* _Work required_
Below are some records. Return exactly the lines from the one with "18 | 87 | 9.7 |" to the one with "occupied | 3 | 0.3 |", and nothing else.

* _Dataset entries_
+ + +
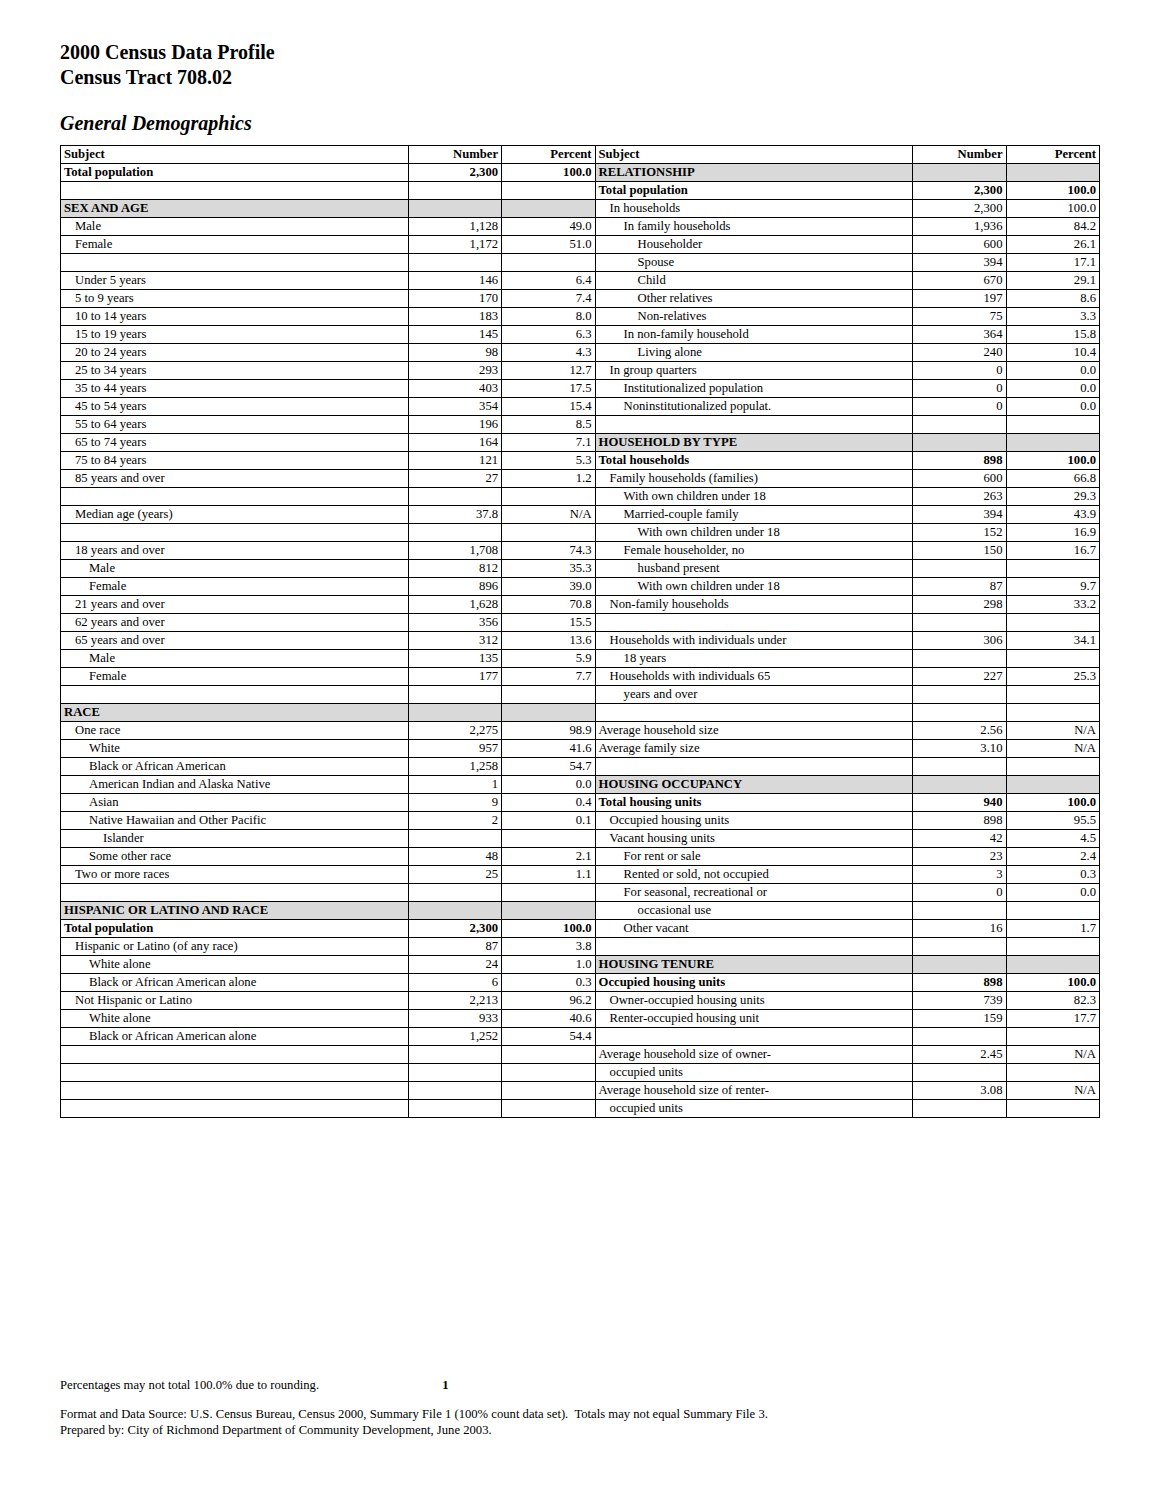2000 Census Data Profile
Census Tract 708.02
General Demographics
| Subject | Number | Percent | Subject | Number | Percent |
| --- | --- | --- | --- | --- | --- |
| Total population | 2,300 | 100.0 | RELATIONSHIP | | |
| | | | Total population | 2,300 | 100.0 |
| SEX AND AGE | | | In households | 2,300 | 100.0 |
| Male | 1,128 | 49.0 | In family households | 1,936 | 84.2 |
| Female | 1,172 | 51.0 | Householder | 600 | 26.1 |
| | | | Spouse | 394 | 17.1 |
| Under 5 years | 146 | 6.4 | Child | 670 | 29.1 |
| 5 to 9 years | 170 | 7.4 | Other relatives | 197 | 8.6 |
| 10 to 14 years | 183 | 8.0 | Non-relatives | 75 | 3.3 |
| 15 to 19 years | 145 | 6.3 | In non-family household | 364 | 15.8 |
| 20 to 24 years | 98 | 4.3 | Living alone | 240 | 10.4 |
| 25 to 34 years | 293 | 12.7 | In group quarters | 0 | 0.0 |
| 35 to 44 years | 403 | 17.5 | Institutionalized population | 0 | 0.0 |
| 45 to 54 years | 354 | 15.4 | Noninstitutionalized populat. | 0 | 0.0 |
| 55 to 64 years | 196 | 8.5 | | | |
| 65 to 74 years | 164 | 7.1 | HOUSEHOLD BY TYPE | | |
| 75 to 84 years | 121 | 5.3 | Total households | 898 | 100.0 |
| 85 years and over | 27 | 1.2 | Family households (families) | 600 | 66.8 |
| | | | With own children under 18 | 263 | 29.3 |
| Median age (years) | 37.8 | N/A | Married-couple family | 394 | 43.9 |
| | | | With own children under 18 | 152 | 16.9 |
| 18 years and over | 1,708 | 74.3 | Female householder, no | 150 | 16.7 |
| Male | 812 | 35.3 | husband present | | |
| Female | 896 | 39.0 | With own children under 18 | 87 | 9.7 |
| 21 years and over | 1,628 | 70.8 | Non-family households | 298 | 33.2 |
| 62 years and over | 356 | 15.5 | | | |
| 65 years and over | 312 | 13.6 | Households with individuals under | 306 | 34.1 |
| Male | 135 | 5.9 | 18 years | | |
| Female | 177 | 7.7 | Households with individuals 65 | 227 | 25.3 |
| | | | years and over | | |
| RACE | | | | | |
| One race | 2,275 | 98.9 | Average household size | 2.56 | N/A |
| White | 957 | 41.6 | Average family size | 3.10 | N/A |
| Black or African American | 1,258 | 54.7 | | | |
| American Indian and Alaska Native | 1 | 0.0 | HOUSING OCCUPANCY | | |
| Asian | 9 | 0.4 | Total housing units | 940 | 100.0 |
| Native Hawaiian and Other Pacific | 2 | 0.1 | Occupied housing units | 898 | 95.5 |
| Islander | | | Vacant housing units | 42 | 4.5 |
| Some other race | 48 | 2.1 | For rent or sale | 23 | 2.4 |
| Two or more races | 25 | 1.1 | Rented or sold, not occupied | 3 | 0.3 |
| | | | For seasonal, recreational or | 0 | 0.0 |
| HISPANIC OR LATINO AND RACE | | | occasional use | | |
| Total population | 2,300 | 100.0 | Other vacant | 16 | 1.7 |
| Hispanic or Latino (of any race) | 87 | 3.8 | | | |
| White alone | 24 | 1.0 | HOUSING TENURE | | |
| Black or African American alone | 6 | 0.3 | Occupied housing units | 898 | 100.0 |
| Not Hispanic or Latino | 2,213 | 96.2 | Owner-occupied housing units | 739 | 82.3 |
| White alone | 933 | 40.6 | Renter-occupied housing unit | 159 | 17.7 |
| Black or African American alone | 1,252 | 54.4 | | | |
| | | | Average household size of owner- | 2.45 | N/A |
| | | | occupied units | | |
| | | | Average household size of renter- | 3.08 | N/A |
| | | | occupied units | | |
Percentages may not total 100.0% due to rounding. 1
Format and Data Source: U.S. Census Bureau, Census 2000, Summary File 1 (100% count data set). Totals may not equal Summary File 3.
Prepared by: City of Richmond Department of Community Development, June 2003.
+ + +
* _Task answer_
| Female | 896 | 39.0 | With own children under 18 | 87 | 9.7 |
| 21 years and over | 1,628 | 70.8 | Non-family households | 298 | 33.2 |
| 62 years and over | 356 | 15.5 | | | |
| 65 years and over | 312 | 13.6 | Households with individuals under | 306 | 34.1 |
| Male | 135 | 5.9 | 18 years | | |
| Female | 177 | 7.7 | Households with individuals 65 | 227 | 25.3 |
| | | | years and over | | |
| RACE | | | | | |
| One race | 2,275 | 98.9 | Average household size | 2.56 | N/A |
| White | 957 | 41.6 | Average family size | 3.10 | N/A |
| Black or African American | 1,258 | 54.7 | | | |
| American Indian and Alaska Native | 1 | 0.0 | HOUSING OCCUPANCY | | |
| Asian | 9 | 0.4 | Total housing units | 940 | 100.0 |
| Native Hawaiian and Other Pacific | 2 | 0.1 | Occupied housing units | 898 | 95.5 |
| Islander | | | Vacant housing units | 42 | 4.5 |
| Some other race | 48 | 2.1 | For rent or sale | 23 | 2.4 |
| Two or more races | 25 | 1.1 | Rented or sold, not occupied | 3 | 0.3 |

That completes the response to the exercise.